> _Exercise_
Write out the text lines of the records below as a JSON list of strings, one string per line, leaving out blank lines and the pictures.

> _Listed records_
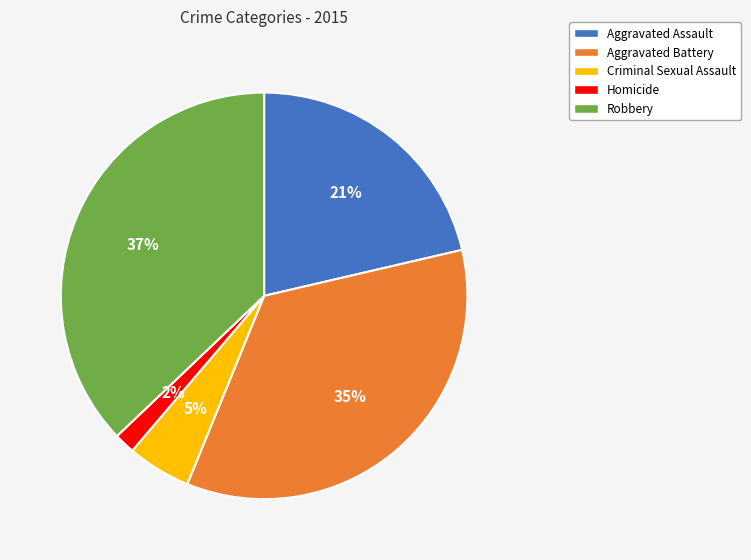

Does Aggravated Assault account for over 50% of the chart?

No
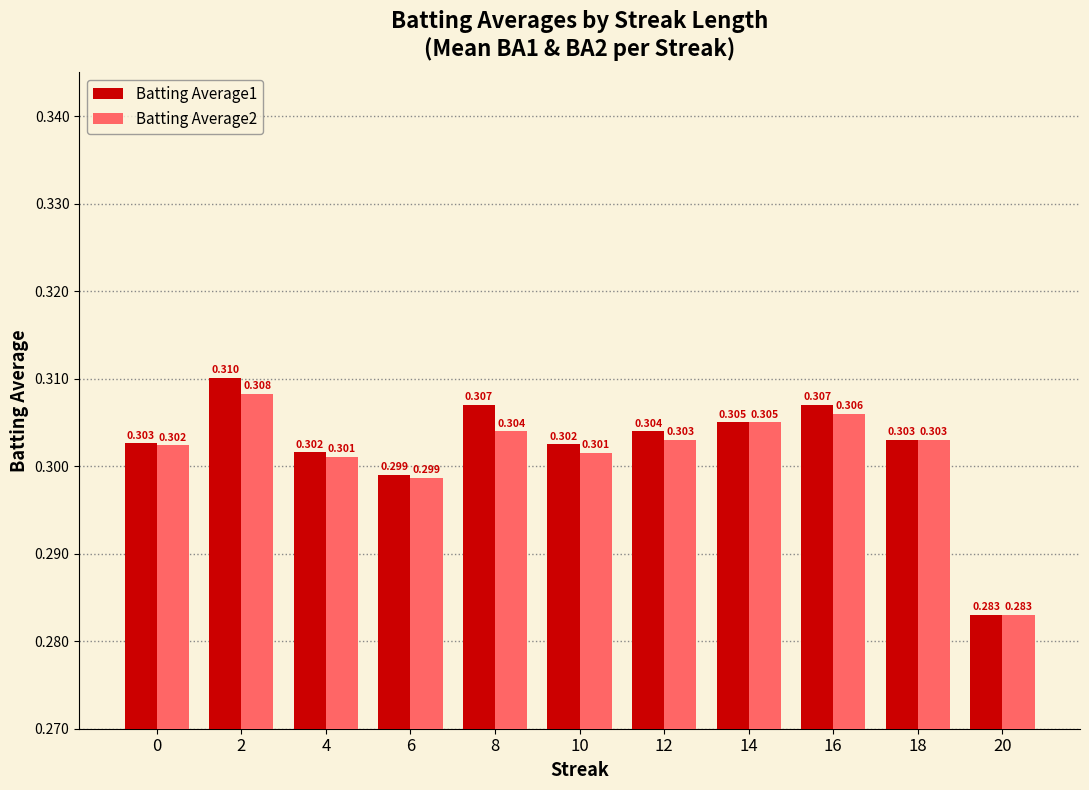

What is the sum of all Batting Average2 values?

3.3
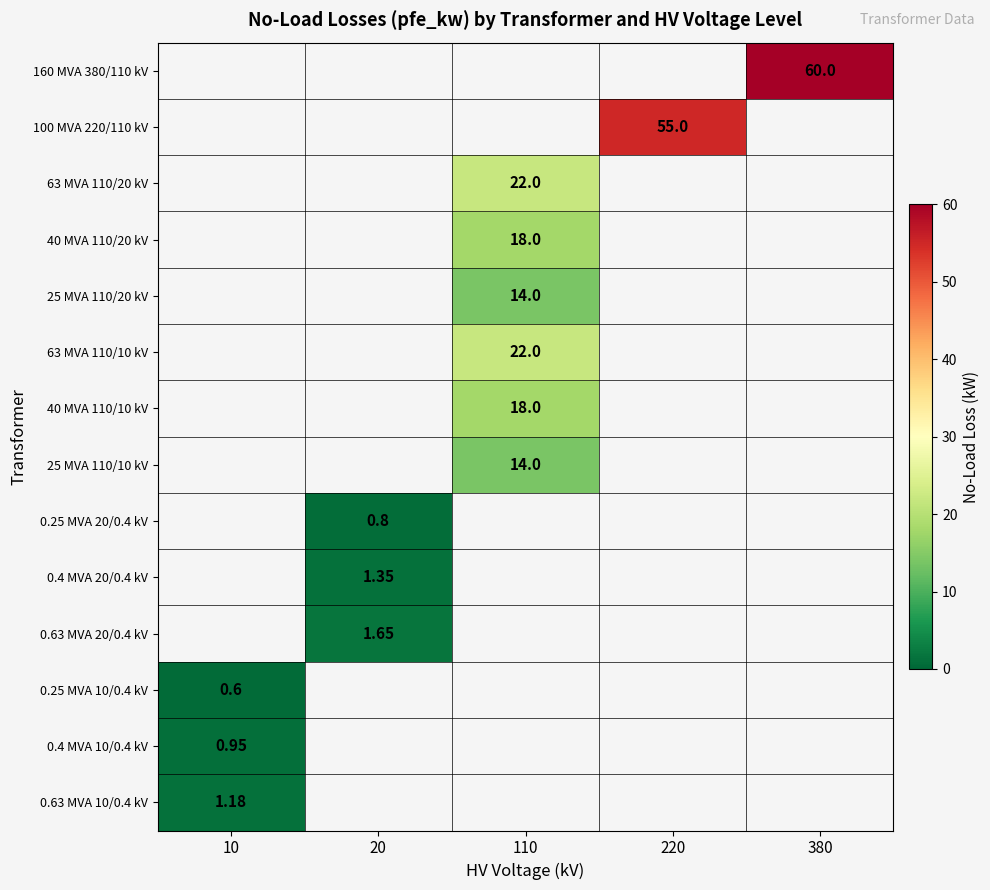

What is the greatest value displayed?

60.0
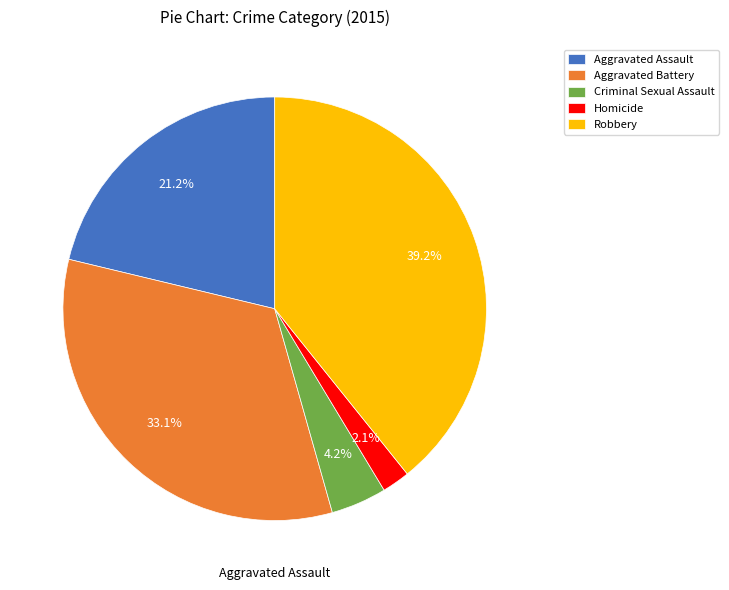

True or false: Robbery accounts for 39% of the total.

True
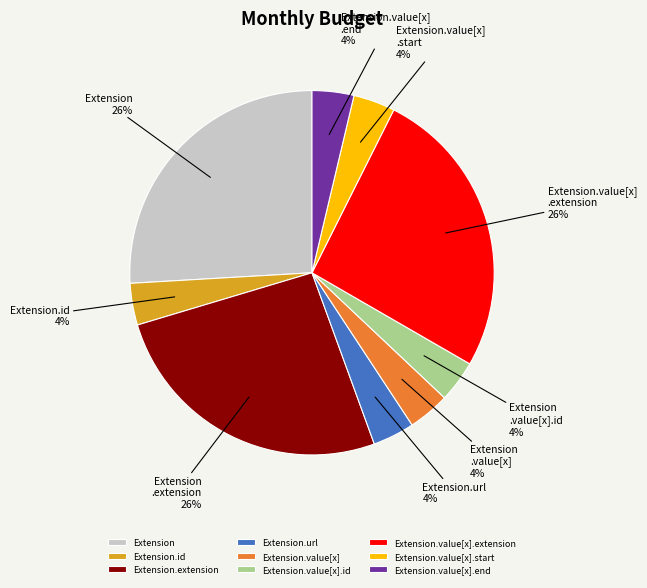

Combined, do Extension.url and Extension.value[x] account for over 50%?

No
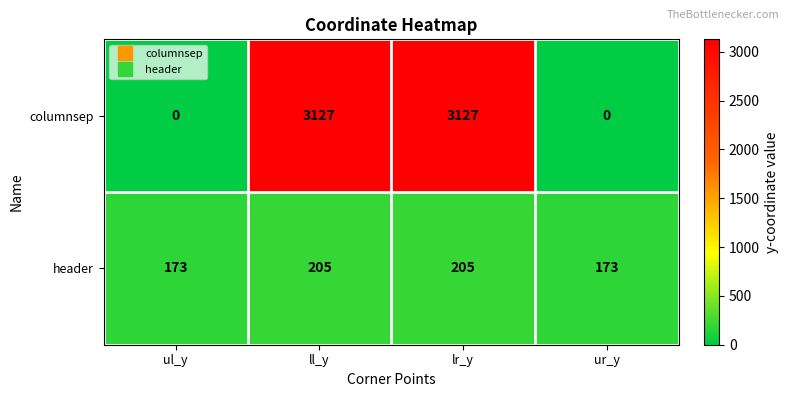

Which series has the largest total across all categories?

columnsep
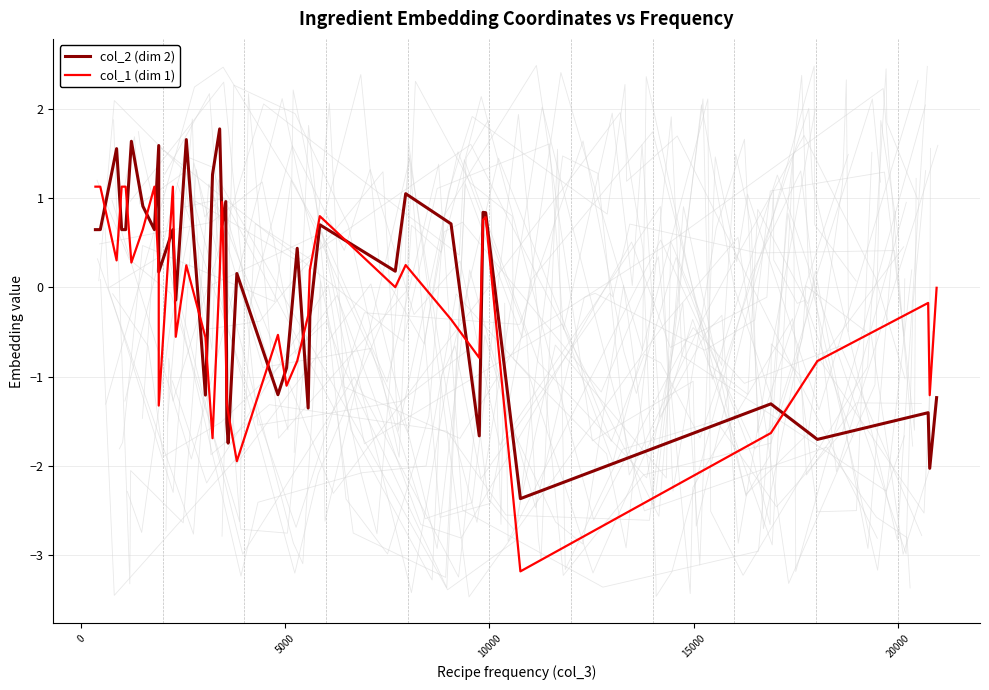

How many intersections are there between col_1 (dim 1) and col_2 (dim 2)?

20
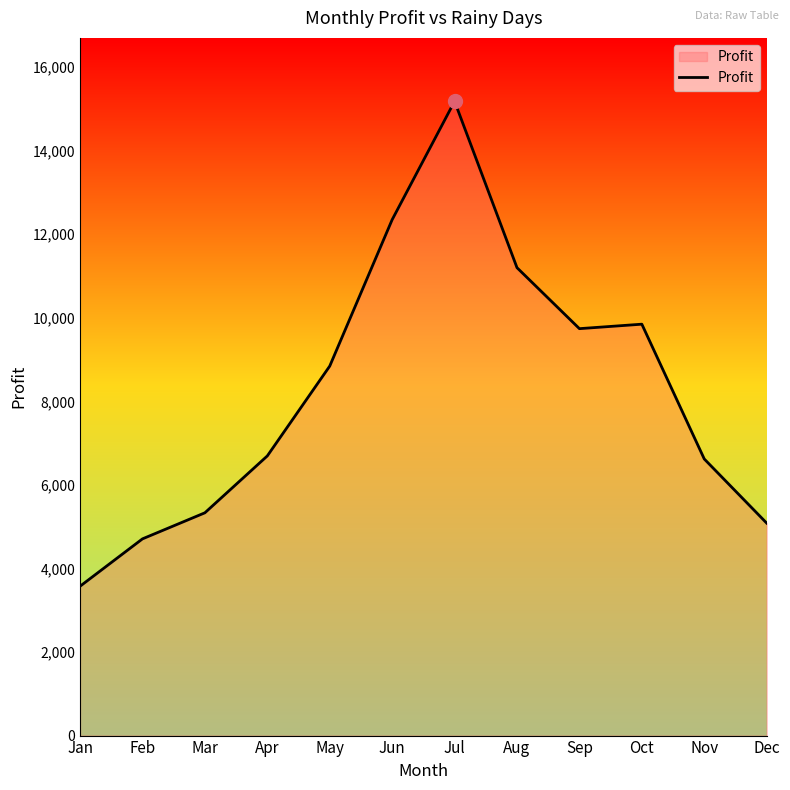

The value at Jun is 12347. True or false?

True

> _The answer_
[
  "Does Aggravated Assault account for over 50% of the chart?",
  "No",
  "What is the sum of all Batting Average2 values?",
  "3.3",
  "What is the greatest value displayed?",
  "60.0",
  "True or false: Robbery accounts for 39% of the total.",
  "True",
  "Combined, do Extension.url and Extension.value[x] account for over 50%?",
  "No",
  "Which series has the largest total across all categories?",
  "columnsep",
  "How many intersections are there between col_1 (dim 1) and col_2 (dim 2)?",
  "20",
  "The value at Jun is 12347. True or false?",
  "True"
]